L’enthousiasme renouvelé du Royaume sur la scène internationale est le reflet de la vision ambitieuse définie pour le pays par ses dirigeants. Dans le cadre de ce plan, les efforts qui visent à rajeunir la société saoudienne et son économie sont évidents, tandis que les actions du Royaume sur la scène mondiale mettent en lumière un effort similaire sur le front politique. Ce changement a été remarquable, comme en témoigne l’activité de politique étrangère du Royaume, qui convient aujourd’hui davantage à un pays qui a l’importance stratégique, les ressources et la signification religieuse de l’Arabie saoudite.
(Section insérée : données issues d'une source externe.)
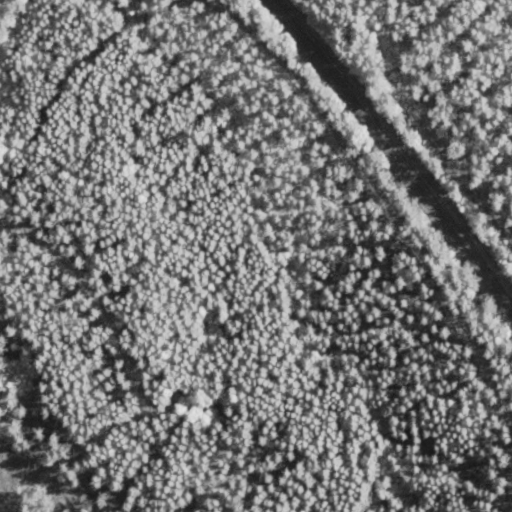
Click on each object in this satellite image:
road: (383, 161)
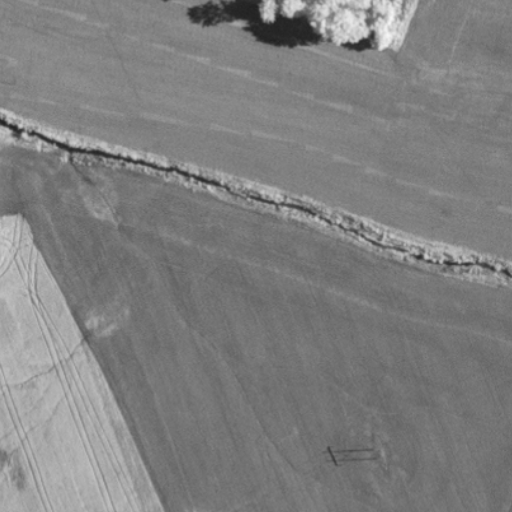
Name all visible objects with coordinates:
power tower: (374, 446)
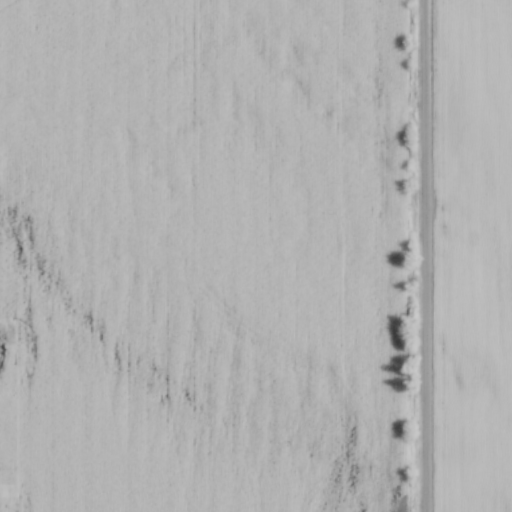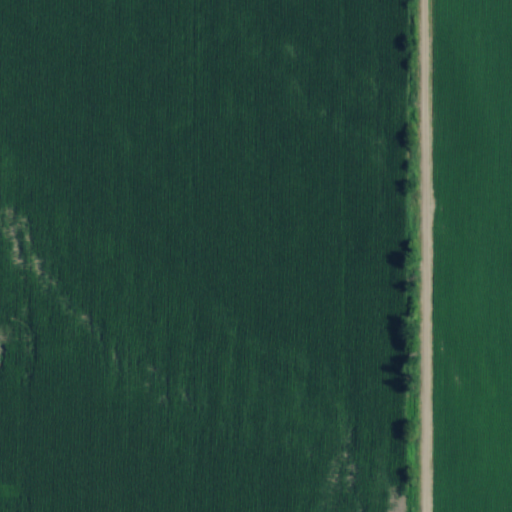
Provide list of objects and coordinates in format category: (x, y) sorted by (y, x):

«Le prince Faisal remplit son rôle de manière discrète et habile au moment où le monde arabe a besoin de se faire entendre.»
Zaid M. Belbagi
Alors que les États-Unis se sont retirés de la région et que plusieurs administrations de la Maison-Blanche se concentrent sur l’émergence de la Chine et la réémergence de la Russie, l’Arabie saoudite a également cherché une solution de rechange. Depuis une décennie, les importations chinoises de pétrole ont dépassé celles des États-Unis et, simultanément, l’Arabie saoudite et la Chine ont rapidement amélioré leur coopération. Centrés sur l’énergie, bien que non exclusifs, leurs liens ont connu un essor remarquable à mesure que les entreprises chinoises investissent massivement dans l’économie saoudienne. Le rôle de Huawei dans le déploiement de la 5G en Arabie saoudite et dans le marché numérique à plus grande échelle est uniquement surpassé par les investissements chinois dans de nouveaux projets saoudiens qui totalisent 16 milliards de dollars (1 dollar = 0,93 euro). L’échange de devises locales du mois dernier, d’une valeur de 7 milliards de dollars – soit 26 milliards de riyals saoudiens ou 50 milliards de yuans chinois – était également révélateur de l’expansion des relations entre les deux pays.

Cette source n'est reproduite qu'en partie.